Dans un entretien au Monde en juillet 2013, vous demandiez combien de femmes violées il faudra pour que la communauté internationale se réveille. Aujourd’hui, vous êtes en campagne pour appeler cette même communauté internationale à agir. Rien n’a changé ?

Rien n’a bougé, et c’est pour cette raison que je ne veux pas donner de statistiques sur le nombre de victimes de violences sexuelles. A quoi bon ? Y a-t-il un seuil à partir duquel on doit réagir ? Il faudrait se mobiliser dès la première victime, et aujourd’hui on sait qu’il y en a bien plus qu’une seule. Mais s’il y a eu une évolution, c’est sur la spécialisation du mal : il touche maintenant des classes d’âge dont on ne parlait pas avant. C’est extrêmement dangereux. Du fait de l’impunité, les gens pensent que tout est permis. Aujourd’hui, nous avons des bébés violés, alors qu’il y a deux ans on ne parlait pas de viols d’enfants en bas âge.

A quoi tient cette impunité que vous dénoncez ?

Je crois que le système de justice ne fonctionne pas, tout simplement.

Est-ce que cela veut dire que les institutions ne sont pas assez fortes en RDC ?

Il y a une absence totale de l’Etat en RDC. Et lorsqu’il n’y a pas la loi, ceux qui paient, c’est les femmes et les enfants.

Est-ce que la communauté internationale se mobilise suffisamment concernant les violences sexuelles au Congo ?

Non. La communauté internationale ne peut pas continuer à parler du Congo comme « capitale des viols », alors qu’il n’y a aucune mesure prise pour que les coupables répondent de leurs actes.

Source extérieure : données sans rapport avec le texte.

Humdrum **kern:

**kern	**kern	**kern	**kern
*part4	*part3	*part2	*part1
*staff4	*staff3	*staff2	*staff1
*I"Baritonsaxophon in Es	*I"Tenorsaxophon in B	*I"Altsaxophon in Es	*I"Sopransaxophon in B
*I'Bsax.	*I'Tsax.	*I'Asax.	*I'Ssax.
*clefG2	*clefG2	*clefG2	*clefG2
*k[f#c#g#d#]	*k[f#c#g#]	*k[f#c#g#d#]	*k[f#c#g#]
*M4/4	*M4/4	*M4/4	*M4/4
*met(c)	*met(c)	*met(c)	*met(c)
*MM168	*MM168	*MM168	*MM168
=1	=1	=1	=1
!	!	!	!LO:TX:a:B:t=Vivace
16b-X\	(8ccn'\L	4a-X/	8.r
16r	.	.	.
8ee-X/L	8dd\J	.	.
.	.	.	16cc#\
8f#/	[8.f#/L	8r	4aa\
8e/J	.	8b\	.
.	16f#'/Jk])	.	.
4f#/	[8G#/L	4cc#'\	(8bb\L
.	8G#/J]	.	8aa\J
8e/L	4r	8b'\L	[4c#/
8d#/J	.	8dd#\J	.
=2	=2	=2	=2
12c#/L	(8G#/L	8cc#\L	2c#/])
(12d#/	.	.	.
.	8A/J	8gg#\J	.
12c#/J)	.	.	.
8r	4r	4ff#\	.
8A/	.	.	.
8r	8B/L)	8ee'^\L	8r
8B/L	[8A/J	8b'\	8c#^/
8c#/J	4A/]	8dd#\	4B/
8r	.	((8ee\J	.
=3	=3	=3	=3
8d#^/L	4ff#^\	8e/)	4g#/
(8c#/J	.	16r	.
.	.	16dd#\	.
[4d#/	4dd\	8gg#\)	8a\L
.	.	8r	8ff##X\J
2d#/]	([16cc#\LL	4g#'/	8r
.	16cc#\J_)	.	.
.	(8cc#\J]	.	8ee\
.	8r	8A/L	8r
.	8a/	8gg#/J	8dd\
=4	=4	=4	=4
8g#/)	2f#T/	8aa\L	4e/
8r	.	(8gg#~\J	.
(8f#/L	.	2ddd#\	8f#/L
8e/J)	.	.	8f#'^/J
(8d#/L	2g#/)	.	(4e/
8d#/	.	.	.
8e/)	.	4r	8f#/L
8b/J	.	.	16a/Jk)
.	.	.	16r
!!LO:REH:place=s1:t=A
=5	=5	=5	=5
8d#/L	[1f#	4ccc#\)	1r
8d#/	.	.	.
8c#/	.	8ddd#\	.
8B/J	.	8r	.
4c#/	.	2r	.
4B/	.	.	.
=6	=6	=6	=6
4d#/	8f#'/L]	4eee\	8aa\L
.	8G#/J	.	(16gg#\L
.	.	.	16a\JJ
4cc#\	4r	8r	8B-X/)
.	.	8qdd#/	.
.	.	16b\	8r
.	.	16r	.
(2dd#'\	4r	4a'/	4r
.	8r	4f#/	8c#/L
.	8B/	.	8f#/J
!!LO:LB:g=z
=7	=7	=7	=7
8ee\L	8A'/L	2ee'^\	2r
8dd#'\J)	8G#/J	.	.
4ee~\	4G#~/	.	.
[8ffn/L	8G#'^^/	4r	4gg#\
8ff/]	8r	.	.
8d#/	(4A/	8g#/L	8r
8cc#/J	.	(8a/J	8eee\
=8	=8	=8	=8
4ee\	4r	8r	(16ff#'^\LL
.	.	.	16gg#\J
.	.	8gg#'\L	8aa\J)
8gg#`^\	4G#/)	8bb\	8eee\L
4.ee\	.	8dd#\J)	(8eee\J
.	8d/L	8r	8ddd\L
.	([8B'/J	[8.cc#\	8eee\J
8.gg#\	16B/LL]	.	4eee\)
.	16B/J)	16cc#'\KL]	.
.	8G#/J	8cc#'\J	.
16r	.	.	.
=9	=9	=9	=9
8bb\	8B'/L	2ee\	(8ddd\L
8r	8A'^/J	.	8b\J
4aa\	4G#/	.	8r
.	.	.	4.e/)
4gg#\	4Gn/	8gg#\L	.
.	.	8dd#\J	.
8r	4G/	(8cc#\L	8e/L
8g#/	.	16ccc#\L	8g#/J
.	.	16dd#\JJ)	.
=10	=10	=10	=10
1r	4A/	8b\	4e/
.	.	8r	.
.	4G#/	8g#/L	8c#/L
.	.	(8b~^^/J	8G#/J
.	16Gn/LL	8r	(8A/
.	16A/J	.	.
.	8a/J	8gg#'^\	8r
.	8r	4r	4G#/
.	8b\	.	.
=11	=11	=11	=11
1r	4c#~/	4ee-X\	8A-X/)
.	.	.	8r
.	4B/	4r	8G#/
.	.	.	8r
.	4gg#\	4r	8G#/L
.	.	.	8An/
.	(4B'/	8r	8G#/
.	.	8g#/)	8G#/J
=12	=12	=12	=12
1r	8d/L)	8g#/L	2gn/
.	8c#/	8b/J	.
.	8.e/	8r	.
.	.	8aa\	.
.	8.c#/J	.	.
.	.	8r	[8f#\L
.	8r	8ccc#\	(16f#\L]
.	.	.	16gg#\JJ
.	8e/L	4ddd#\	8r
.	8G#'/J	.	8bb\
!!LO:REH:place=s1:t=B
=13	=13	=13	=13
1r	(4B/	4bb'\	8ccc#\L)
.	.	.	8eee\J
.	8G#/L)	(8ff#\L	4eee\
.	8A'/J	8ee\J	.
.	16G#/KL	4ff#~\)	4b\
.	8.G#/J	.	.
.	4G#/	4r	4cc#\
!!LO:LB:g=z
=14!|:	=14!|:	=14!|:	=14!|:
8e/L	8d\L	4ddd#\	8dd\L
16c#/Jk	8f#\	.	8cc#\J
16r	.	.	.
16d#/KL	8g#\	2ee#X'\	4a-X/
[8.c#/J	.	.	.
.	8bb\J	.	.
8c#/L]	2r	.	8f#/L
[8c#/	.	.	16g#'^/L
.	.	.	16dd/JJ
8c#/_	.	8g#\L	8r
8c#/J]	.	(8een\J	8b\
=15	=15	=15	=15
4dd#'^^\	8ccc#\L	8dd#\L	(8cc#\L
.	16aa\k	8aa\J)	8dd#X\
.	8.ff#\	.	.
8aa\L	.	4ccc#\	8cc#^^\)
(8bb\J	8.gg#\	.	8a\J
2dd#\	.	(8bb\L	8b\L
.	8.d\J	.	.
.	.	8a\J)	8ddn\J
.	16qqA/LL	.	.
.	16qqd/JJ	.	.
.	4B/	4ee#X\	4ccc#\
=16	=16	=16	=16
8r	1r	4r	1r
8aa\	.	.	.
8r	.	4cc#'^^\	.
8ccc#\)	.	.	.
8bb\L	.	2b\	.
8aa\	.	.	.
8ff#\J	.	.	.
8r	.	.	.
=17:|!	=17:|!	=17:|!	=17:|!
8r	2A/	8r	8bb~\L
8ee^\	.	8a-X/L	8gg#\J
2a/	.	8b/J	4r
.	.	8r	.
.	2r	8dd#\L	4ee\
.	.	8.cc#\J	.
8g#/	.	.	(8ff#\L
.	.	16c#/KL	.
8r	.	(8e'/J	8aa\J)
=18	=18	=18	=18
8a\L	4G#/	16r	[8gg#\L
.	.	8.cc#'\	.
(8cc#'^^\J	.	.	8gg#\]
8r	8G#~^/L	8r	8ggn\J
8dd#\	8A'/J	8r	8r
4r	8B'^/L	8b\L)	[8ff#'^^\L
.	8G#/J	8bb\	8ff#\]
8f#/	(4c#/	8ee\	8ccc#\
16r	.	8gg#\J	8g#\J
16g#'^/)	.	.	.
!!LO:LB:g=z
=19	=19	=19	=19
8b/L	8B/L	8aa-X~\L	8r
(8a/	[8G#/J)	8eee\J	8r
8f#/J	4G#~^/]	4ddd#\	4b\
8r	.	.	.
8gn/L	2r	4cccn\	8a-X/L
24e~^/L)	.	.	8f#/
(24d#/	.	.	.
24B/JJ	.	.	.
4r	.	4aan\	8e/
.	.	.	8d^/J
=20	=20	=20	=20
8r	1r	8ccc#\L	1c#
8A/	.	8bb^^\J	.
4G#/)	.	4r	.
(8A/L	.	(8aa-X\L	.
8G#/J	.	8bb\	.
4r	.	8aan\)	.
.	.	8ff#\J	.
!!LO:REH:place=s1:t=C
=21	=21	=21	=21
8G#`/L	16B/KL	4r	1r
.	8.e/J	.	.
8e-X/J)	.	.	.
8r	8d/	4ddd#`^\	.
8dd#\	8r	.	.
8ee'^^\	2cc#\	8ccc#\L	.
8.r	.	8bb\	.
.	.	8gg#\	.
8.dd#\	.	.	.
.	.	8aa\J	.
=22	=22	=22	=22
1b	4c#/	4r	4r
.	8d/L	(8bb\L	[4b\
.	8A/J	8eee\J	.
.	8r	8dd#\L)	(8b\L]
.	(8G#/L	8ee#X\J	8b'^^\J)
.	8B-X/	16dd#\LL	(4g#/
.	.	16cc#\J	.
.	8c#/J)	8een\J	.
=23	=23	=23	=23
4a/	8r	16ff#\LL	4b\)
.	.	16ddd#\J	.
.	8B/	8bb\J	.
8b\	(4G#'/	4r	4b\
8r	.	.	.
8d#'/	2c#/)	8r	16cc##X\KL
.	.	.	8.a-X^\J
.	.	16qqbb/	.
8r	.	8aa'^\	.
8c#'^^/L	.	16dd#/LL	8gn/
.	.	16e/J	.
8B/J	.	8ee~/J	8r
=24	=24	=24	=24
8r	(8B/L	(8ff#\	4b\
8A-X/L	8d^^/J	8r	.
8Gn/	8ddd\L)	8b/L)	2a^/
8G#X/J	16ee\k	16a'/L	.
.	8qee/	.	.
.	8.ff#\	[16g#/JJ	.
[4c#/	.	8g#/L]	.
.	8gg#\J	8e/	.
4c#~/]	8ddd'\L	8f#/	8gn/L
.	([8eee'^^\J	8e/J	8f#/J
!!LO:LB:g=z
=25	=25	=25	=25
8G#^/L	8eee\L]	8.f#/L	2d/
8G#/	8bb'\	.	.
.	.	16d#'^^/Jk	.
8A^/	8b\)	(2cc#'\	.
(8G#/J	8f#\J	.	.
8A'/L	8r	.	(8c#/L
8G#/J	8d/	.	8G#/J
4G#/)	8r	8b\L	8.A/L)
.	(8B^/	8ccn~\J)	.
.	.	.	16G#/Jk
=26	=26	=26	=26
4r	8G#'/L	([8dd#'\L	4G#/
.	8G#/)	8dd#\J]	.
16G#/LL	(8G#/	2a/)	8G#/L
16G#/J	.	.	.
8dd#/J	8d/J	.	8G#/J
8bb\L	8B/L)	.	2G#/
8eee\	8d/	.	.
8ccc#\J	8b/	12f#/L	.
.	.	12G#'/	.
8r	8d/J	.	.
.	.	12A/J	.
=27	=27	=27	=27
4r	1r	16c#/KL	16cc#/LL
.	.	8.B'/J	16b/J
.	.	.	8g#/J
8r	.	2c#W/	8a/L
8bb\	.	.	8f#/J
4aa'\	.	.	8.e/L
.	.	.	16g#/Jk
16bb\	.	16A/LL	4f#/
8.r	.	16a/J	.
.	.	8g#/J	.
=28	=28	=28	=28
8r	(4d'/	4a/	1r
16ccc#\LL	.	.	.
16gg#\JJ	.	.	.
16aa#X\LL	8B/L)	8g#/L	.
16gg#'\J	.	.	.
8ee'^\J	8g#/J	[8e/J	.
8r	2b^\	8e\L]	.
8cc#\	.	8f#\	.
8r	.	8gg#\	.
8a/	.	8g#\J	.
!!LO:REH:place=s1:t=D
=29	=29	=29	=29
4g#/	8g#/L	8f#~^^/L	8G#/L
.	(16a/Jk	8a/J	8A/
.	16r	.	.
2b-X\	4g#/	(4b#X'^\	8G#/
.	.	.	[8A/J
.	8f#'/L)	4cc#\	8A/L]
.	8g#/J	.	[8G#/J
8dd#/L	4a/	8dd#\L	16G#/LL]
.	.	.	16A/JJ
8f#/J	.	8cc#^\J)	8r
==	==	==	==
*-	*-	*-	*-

Il n’y a jamais eu une réponse appropriée face au drame des femmes congolaises. Si nous sommes réunis aujourd’hui à Paris, avec Thierry Michel [réalisateur de L’Homme qui répare les femmes], c’est pour demander à la communauté internationale de prendre ses responsabilités par rapport à ces crimes de guerre. Si cela ne se fait pas, on va continuer à dépenser des milliards de dollars pour rien.

Il n’y aura jamais la paix sans la justice. Il faut que le mécanisme de justice transitionnelle puisse se mettre en place, il faut des poursuites. On ne peut pas continuer à avoir des gens qui ont violé, qui ont commis des crimes contre l’humanité, être les protecteurs de ceux-là mêmes qui ont subi leurs tortures. On a besoin d’avoir de la mémoire par rapport à ce qu’il s’est passé, on ne peut pas dire aux enfants de ne pas faire ça si on ne peut pas leur apprendre leur histoire.

Un travail de sensibilisation pourrait-il être une solution aux violences sexuelles ?

Le grand problème auquel nous devons répondre est l’absence de droit lorsque nous entrons dans une période de conflits. Mais ce que nous observons lors de ces troubles n’est que le fruit de ce qu’il se passe dans notre société en temps de paix. Aujourd’hui, nous pouvons avoir l’impression que nous sommes dans une société stable, que nous sommes protégés. Mais le comportement en public n’est pas le même qu’en privé. Cela veut dire que les lois ne protègent pas suffisamment. Il faut que ces valeurs entrent dans notre éthique, dans notre morale, et que l’on puisse considérer que l’égalité des sexes soit une réalité effective.

Ban Ki-moon était récemment en RDC, vous l’avez rencontré. Que pense-t-il de la lettre ouverte au Haut-Commissariat pour les droits de l’homme de l’ONU contre l’impunité que vous avez présenté le 8 mars à Genève ?

Je pense qu’il est très au courant. (Sourire). Nous avons son soutien.

Quelle a été la réaction des Congolais lors des projections du film documentaire de Thierry Michel et de Colette Braeckmann ?

Je ne peux pas répondre pour tous, mais je pense qu’il y a une certaine unanimité. Partout où nous avons projeté le documentaire, nous avons manqué de places pour accueillir tout le monde. Le film inspire une certaine révolte. Les Congolais, et particulièrement les jeunes, sont en train de réaliser ce qu’il se passe. Il faut que les choses changent, mais la réponse qu’on donne aujourd’hui est la répression. Le mouvement Lucha en est un exemple : on condamne des jeunes pour avoir montré leur frustration.